Both columns will be converted using `pd.to_datetime()` and displayed to verify success.


In [18]:
# Step 1.4 — Parse and Format the Timestamps

# Convert 'Lastupdated' and 'Status_Timestamp' columns to datetime format (UTC)
df['Lastupdated'] = pd.to_datetime(df['Lastupdated'], errors='coerce', utc=True)
df['Status_Timestamp'] = pd.to_datetime(df['Status_Timestamp'], errors='coerce', utc=True)

# Display the converted columns to verify success
print("Converted Timestamp Columns:\n")
print(df[['Lastupdated', 'Status_Timestamp']].head())


Converted Timestamp Columns:

                Lastupdated          Status_Timestamp
0 2025-01-21 03:42:37+00:00 2025-01-21 01:37:41+00:00
1 2025-01-21 03:42:37+00:00 2025-01-20 20:40:01+00:00
2 2025-01-21 03:42:37+00:00 2025-01-20 05:57:00+00:00
3 2025-01-21 03:42:37+00:00 2025-01-20 10:25:07+00:00
4 2025-01-21 03:42:37+00:00 2025-01-18 23:01:01+00:00


The output confirms that both `Lastupdated` and `Status_Timestamp` columns were successfully parsed as datetime objects.

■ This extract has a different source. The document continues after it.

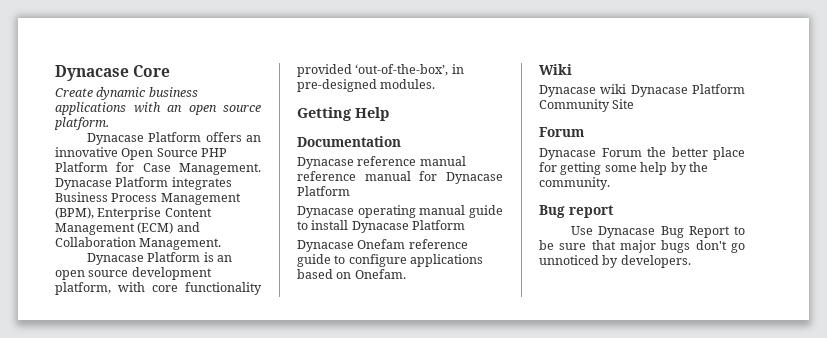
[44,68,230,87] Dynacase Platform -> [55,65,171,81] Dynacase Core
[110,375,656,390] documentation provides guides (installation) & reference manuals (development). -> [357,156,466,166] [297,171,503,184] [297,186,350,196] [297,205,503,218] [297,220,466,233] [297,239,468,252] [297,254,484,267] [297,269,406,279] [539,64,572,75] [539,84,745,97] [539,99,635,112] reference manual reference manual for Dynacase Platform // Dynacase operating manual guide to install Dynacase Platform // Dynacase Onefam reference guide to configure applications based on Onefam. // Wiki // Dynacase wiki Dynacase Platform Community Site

By including `utc=True`, we’ve standardized the timestamps to Coordinated Universal Time (UTC), which avoids potential issues caused by inconsistent time zone formatting.

This ensures that all future operations involving date comparison, sorting, or time series analysis will behave consistently across the dataset.

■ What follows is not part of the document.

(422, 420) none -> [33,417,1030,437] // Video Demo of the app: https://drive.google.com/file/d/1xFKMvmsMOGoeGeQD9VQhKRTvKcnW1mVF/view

## Step 1.5 — Extract Temporal Features

In this step, we extract new time-related features from the cleaned `Status_Timestamp` column to help us understand patterns of parking occupancy over time.

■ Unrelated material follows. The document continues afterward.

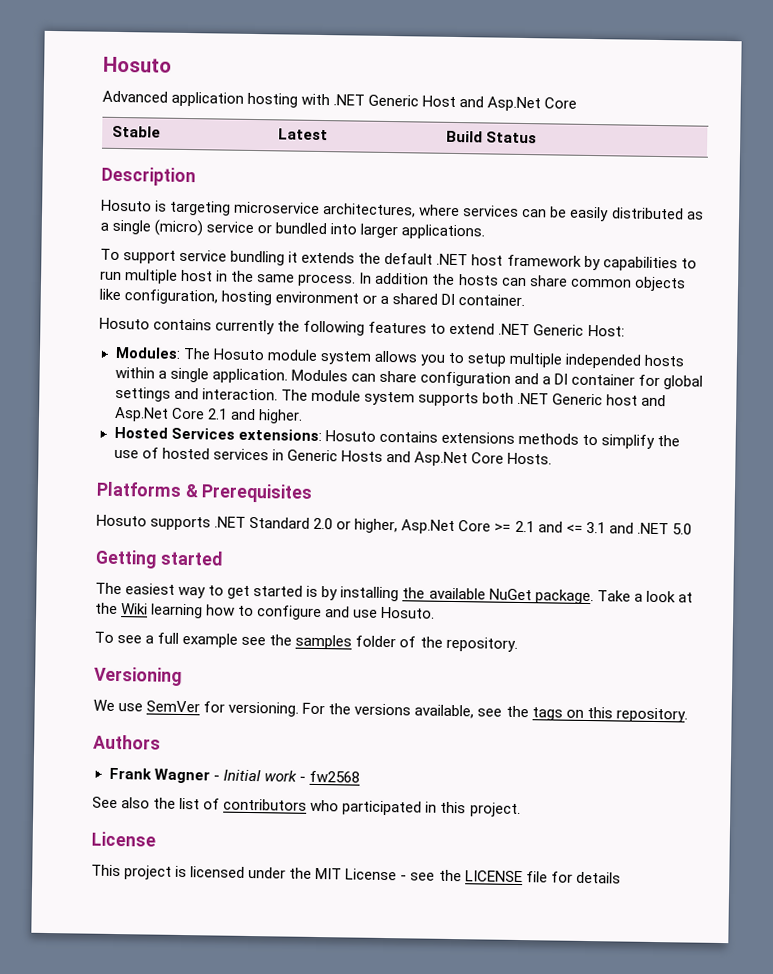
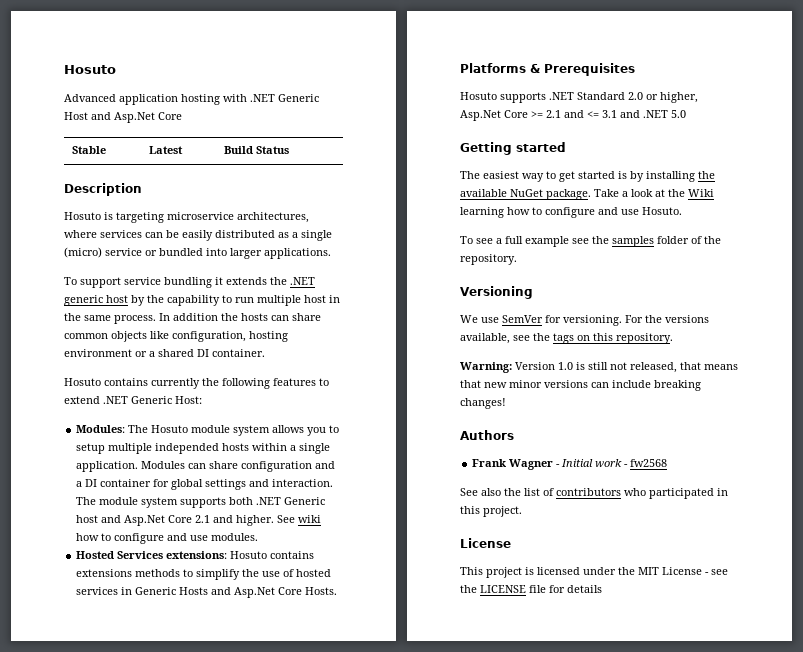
[384,252,678,272] default .NET host framework by capabilities -> [290,277,315,285] [64,295,220,306] .NET generic host by the capability
(303, 416) none -> [277,515,322,523] [76,533,259,544] See wiki how to configure and use modules.
(688, 715) none -> [460,362,738,373] [460,380,701,391] [460,398,506,409] // Warning: Version 1.0 is still not released, that means that new minor versions can include breaking changes!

The following temporal features were created:

- **day_of_week**: Numerical day of the week (0=Monday, 6=Sunday)
- **hour**: Hour of the day (0–23)
- **date**: Calendar date (YYYY-MM-DD format)

These features will allow us to:
- Group or filter data by **specific days or hours**
- Build **usage profiles** based on time of day and weekday/weekend
- Support **time-based analysis** in later stages of the project

Below is a preview of the extracted features:


In [19]:
# Step 1.5 — Extract Temporal Features

# Extract new time-related columns
df['day_of_week'] = df['Status_Timestamp'].dt.dayofweek  # Monday=0, Sunday=6
df['hour'] = df['Status_Timestamp'].dt.hour
df['date'] = df['Status_Timestamp'].dt.date

# Display a preview of the new columns
df[['Status_Timestamp', 'day_of_week', 'hour', 'date']].head()


Unnamed: 0,Status_Timestamp,day_of_week,hour,date
0,2025-01-21 01:37:41+00:00,1,1,2025-01-21
1,2025-01-20 20:40:01+00:00,0,20,2025-01-20
2,2025-01-20 05:57:00+00:00,0,5,2025-01-20
3,2025-01-20 10:25:07+00:00,0,10,2025-01-20
4,2025-01-18 23:01:01+00:00,5,23,2025-01-18


We have successfully extracted three useful time-based features from the `Status_Timestamp` column:

- `day_of_week`: Indicates the day of the week (0 = Monday, 6 = Sunday)
- `hour`: Extracted hour (0 to 23), useful for hourly trend analysis
- `date`: Simplified calendar date for grouping and filtering

These features will allow us to perform time-based aggregations, such as:

- **Identifying peak parking hours** during weekdays or weekends
- **Grouping patterns by day** to compare weekdays vs weekends
- **Building time series models** using daily or hourly aggregates

This marks the completion of our initial data cleaning and temporal feature engineering phase.